Records provided Start Marker

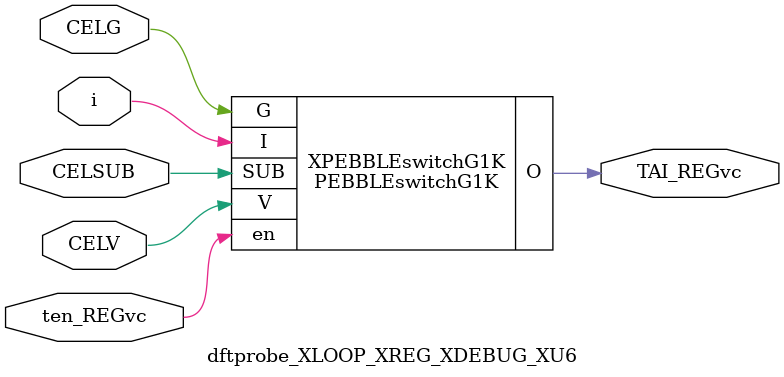
<source format=v>


module PEBBLEswitchG1K ( O, G, I, SUB, V, en );

  input V;
  input en;
  input I;
  input G;
  input SUB;
  output O;
endmodule


module dftprobe_XLOOP_XREG_XDEBUG_XU6 (i,TAI_REGvc,ten_REGvc,CELG,CELSUB,CELV);
input  i;
output  TAI_REGvc;
input  ten_REGvc;
input  CELG;
input  CELSUB;
input  CELV;

PEBBLEswitchG1K XPEBBLEswitchG1K(
  .I (i),
  .O (TAI_REGvc),
  .en (ten_REGvc),
  .G (CELG),
  .SUB (CELSUB),
  .V (CELV)
);

endmodule


</source>
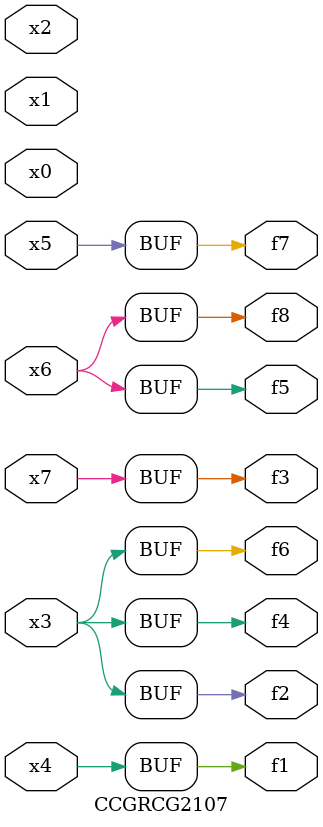
<source format=v>
module CCGRCG2107(
	input x0, x1, x2, x3, x4, x5, x6, x7,
	output f1, f2, f3, f4, f5, f6, f7, f8
);
	assign f1 = x4;
	assign f2 = x3;
	assign f3 = x7;
	assign f4 = x3;
	assign f5 = x6;
	assign f6 = x3;
	assign f7 = x5;
	assign f8 = x6;
endmodule

</source>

Records provided End Marker

Work required:
Nothing but a number should be returned: how many lines of the listing include "output".

Answer for this exercise:
3